Sur une liste de diffusion à laquelle je suis inscrit quelqu’un s’est fait vertement rabroué pour avoir risqué une plaisanterie, sans doute peu élégante mais tellement tentante après son entrée au gouvernement de Sarkosy sur le nom de l’association par laquelle madame Amara s’est faite connaître.
Je ne crois pas être spécialement connu pour être un sexiste invétérée ni pour mon goût immodéré pour la vulgarité, mais je ne prendrais pas le post de G.V. pour plus que ce qu’il est, un jeux de mots certes peu élégant, mais tellement inévitable que je reste persuadé qu’il est venu à l’esprit de beaucoup. Dois-je confesser y avoir moi-même pensé ?
La véritable obscénité sexiste n’est pas quoi qu’on en pense dans le propos de G.V., mais bien plutôt dans ce qu’implique le discours de Madame Amara
Madame Amara a elle-même fait son fond de commerce de la condition féminine en se posant en figure emblématique de la « beurette libérée ». Libérée de quoi au fait ? Le nom même de son mouvement l’indique : du seul choix qui serait laissé aux jeunes filles des « quartiers » par leur frères, leurs pères, leurs copains, celui de la prostitution ou de la soumission, (j’avoue ne pas bien comprendre la nuance entre les deux).
Il faut une bonne dose de tartufferie pour croire que le commerce des sexes ne passerait pas également par le commerce du sexe, (je précise que j’emploi le mot commerce en un sens qui ne le réduit pas aux relations marchandes mais qui bien évidemment ne les exclue pas), de Diderot à Laclos sans même parler de Sade, ces Lumières dont on nous rebat tant les oreilles le savaient parfaitement.
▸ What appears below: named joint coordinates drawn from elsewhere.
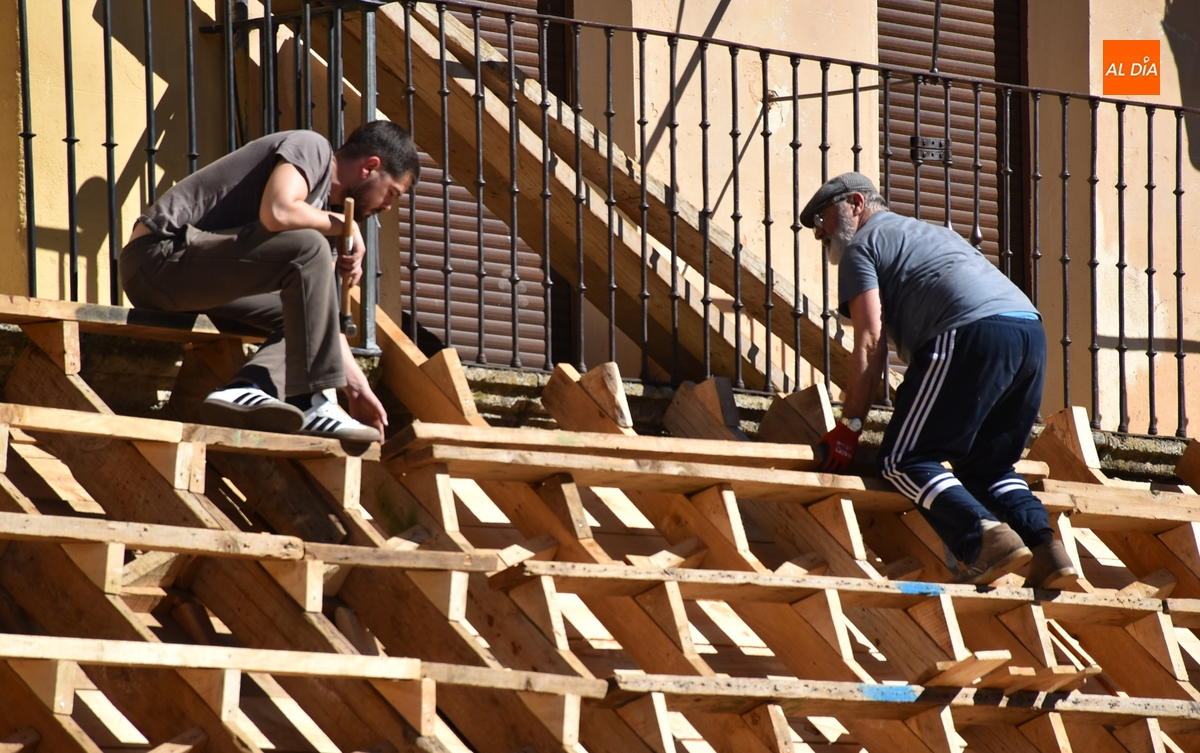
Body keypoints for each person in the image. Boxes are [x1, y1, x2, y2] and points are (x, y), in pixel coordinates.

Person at [802, 172, 1077, 589]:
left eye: (823, 218)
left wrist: (850, 426)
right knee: (987, 469)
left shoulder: (863, 246)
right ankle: (1047, 551)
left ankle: (986, 539)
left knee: (902, 460)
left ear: (856, 204)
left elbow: (871, 341)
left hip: (969, 332)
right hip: (1029, 335)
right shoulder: (932, 232)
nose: (820, 233)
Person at [120, 121, 419, 442]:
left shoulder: (322, 217)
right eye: (391, 193)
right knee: (310, 246)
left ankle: (249, 387)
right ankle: (307, 400)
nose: (388, 206)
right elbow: (278, 211)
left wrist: (357, 390)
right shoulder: (312, 147)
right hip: (156, 259)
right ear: (370, 167)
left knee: (308, 313)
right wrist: (346, 224)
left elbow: (320, 319)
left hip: (191, 283)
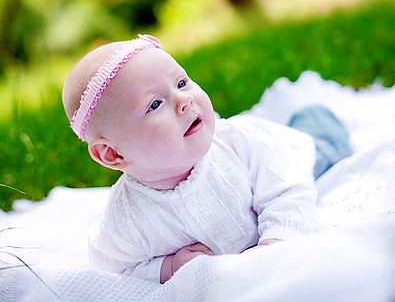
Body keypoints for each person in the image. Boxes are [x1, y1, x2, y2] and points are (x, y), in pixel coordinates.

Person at [62, 34, 351, 284]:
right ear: (112, 154)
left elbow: (288, 190)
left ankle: (315, 114)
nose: (184, 99)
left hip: (292, 158)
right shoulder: (127, 218)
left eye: (182, 82)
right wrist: (167, 268)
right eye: (155, 104)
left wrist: (277, 242)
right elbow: (113, 266)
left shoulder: (240, 144)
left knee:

La question peut être poser ainsi : quelles filles sont accessibles à quels garçons ? La réponse de madame Amara à cette question est évidente, le message envoyé aux jeunes filles des cités est le suivant : « tenez-vous à l’écart du garçon arabe, macho, voileur, violeur et à l’occasion lapideur, votre libération en dépend» Mais il faut être naïf pour ne pas entendre l’autre message qu’il implique et qui s’adresse lui aux autres, les hommes « blancs » des couches moyennes : « la beurette libérée des cités vous est accessible, mieux vous êtes l’instrument de sa libération ».
Une question reste en suspend : que reste-t-il comme jeunes filles accessibles aux garçons arabes des cités ? Réponse : les putes et les soumises.